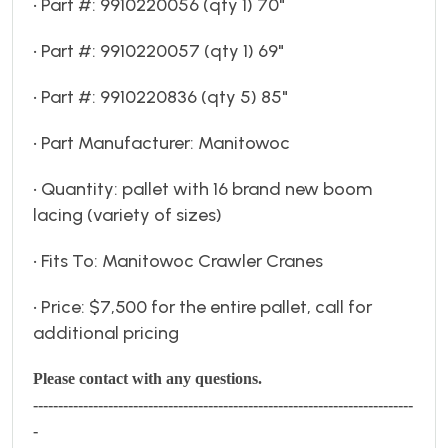
• Part #: 9910220056 (qty 1) 70"
• Part #: 9910220057 (qty 1) 69"
• Part #: 9910220836 (qty 5) 85"
• Part Manufacturer: Manitowoc
• Quantity: pallet with 16 brand new boom
lacing (variety of sizes)
• Fits To: Manitowoc Crawler Cranes
• Price: $7,500 for the entire pallet, call for
additional pricing
Please contact with any questions.
----------------------------------------------------------------------------
-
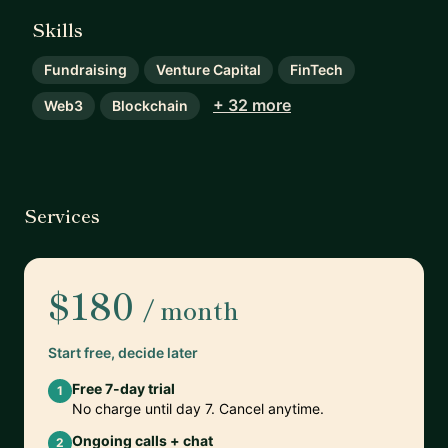
Skills
Fundraising
Venture Capital
FinTech
+ 32 more
Web3
Blockchain
Services
$180
/ month
Start free, decide later
Free 7-day trial
1
No charge until day 7. Cancel anytime.
Ongoing calls + chat
2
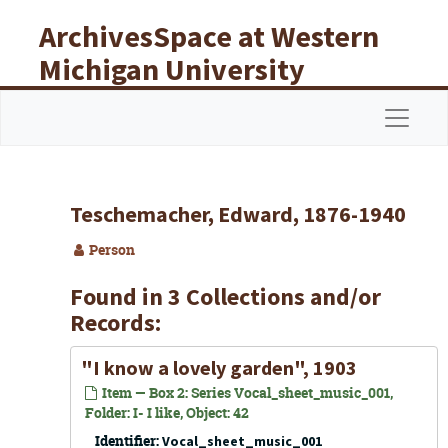
Skip to main content
ArchivesSpace at Western
Michigan University
Libraries
Navigat
Teschemacher, Edward, 1876-1940
Person
Found in 3 Collections and/or
Records:
"I know a lovely garden", 1903
Item — Box 2: Series Vocal_sheet_music_001,
Folder: I- I like, Object: 42
Identifier:
Vocal_sheet_music_001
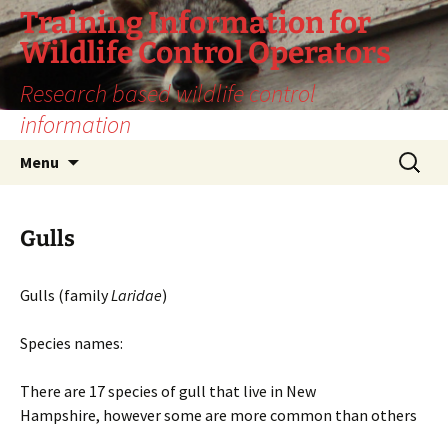
Training Information for
Wildlife Control Operators
Research based wildlife control
information
Skip
Search
Menu
to
for:
content
Gulls
Gulls (family
Laridae
)
Species names:
There are 17 species of gull that live in New
Hampshire, however some are more common than others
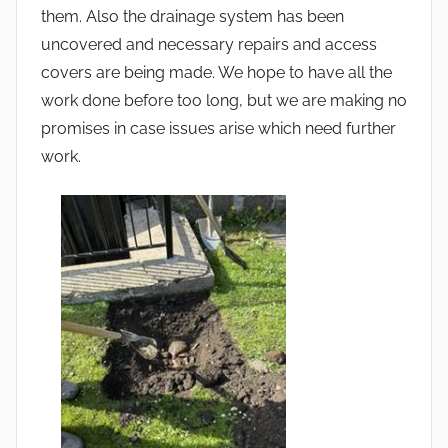
them. Also the drainage system has been
uncovered and necessary repairs and access
covers are being made. We hope to have all the
work done before too long, but we are making no
promises in case issues arise which need further
work.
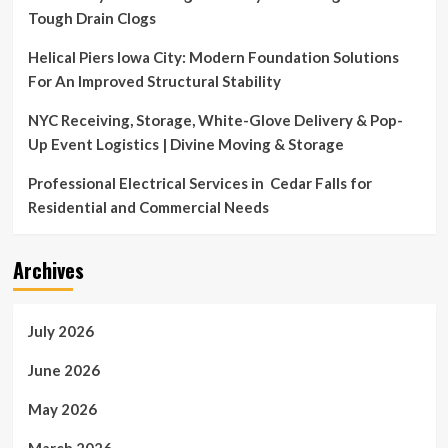
Tough Drain Clogs
Helical Piers Iowa City: Modern Foundation Solutions
For An Improved Structural Stability
NYC Receiving, Storage, White-Glove Delivery & Pop-
Up Event Logistics | Divine Moving & Storage
Professional Electrical Services in Cedar Falls for
Residential and Commercial Needs
Archives
July 2026
June 2026
May 2026
March 2026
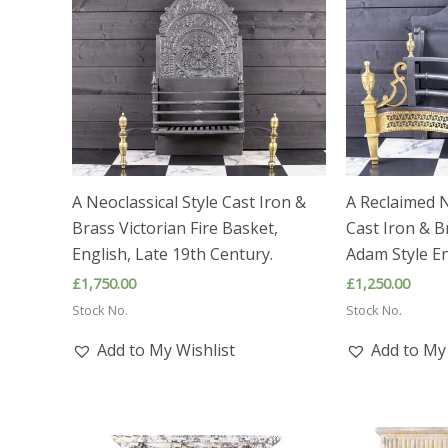
A Neoclassical Style Cast Iron &
A Reclaimed N
Brass Victorian Fire Basket,
Cast Iron & B
English, Late 19th Century.
Adam Style En
£
1,750.00
£
1,250.00
Stock No.
Stock No.
Add to My Wishlist
Add to My 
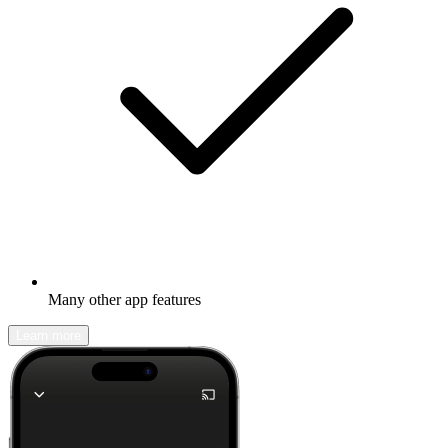
Many other app features
Learn more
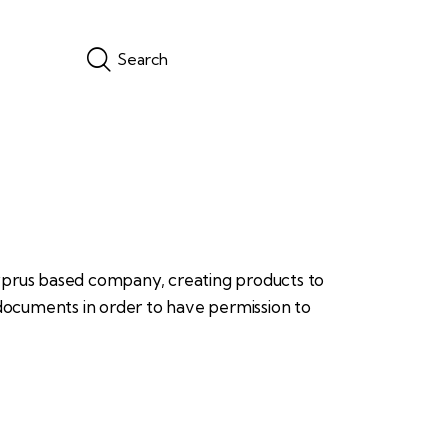
yprus based company, creating products to
 documents in order to have permission to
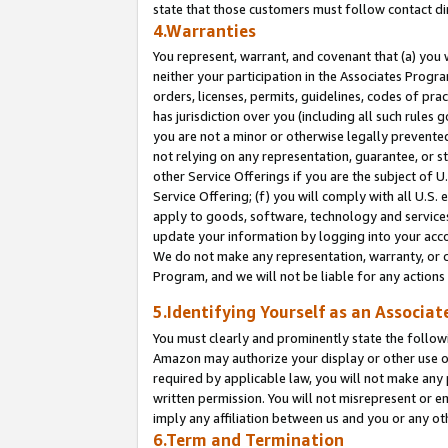
state that those customers must follow contact di
4.Warranties
You represent, warrant, and covenant that (a) you 
neither your participation in the Associates Progra
orders, licenses, permits, guidelines, codes of pr
has jurisdiction over you (including all such rules
you are not a minor or otherwise legally prevented
not relying on any representation, guarantee, or st
other Service Offerings if you are the subject of 
Service Offering; (f) you will comply with all U.S.
apply to goods, software, technology and services,
update your information by logging into your accou
We do not make any representation, warranty, or c
Program, and we will not be liable for any action
5.Identifying Yourself as an Associat
You must clearly and prominently state the followi
Amazon may authorize your display or other use of
required by applicable law, you will not make any
written permission. You will not misrepresent or e
imply any affiliation between us and you or any ot
6.Term and Termination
***
What you need to do - For the entries above, print exactly the lines between the one with "Skip to main content" and the one with "Training Information for", inclusive, with no pictures.

Final answer -
Skip to main content
ArchivesSpace at Western
Michigan University
Libraries
Navigat
Teschemacher, Edward, 1876-1940
Person
Found in 3 Collections and/or
Records:
"I know a lovely garden", 1903
Item — Box 2: Series Vocal_sheet_music_001,
Folder: I- I like, Object: 42
Identifier:
Vocal_sheet_music_001
Training Information for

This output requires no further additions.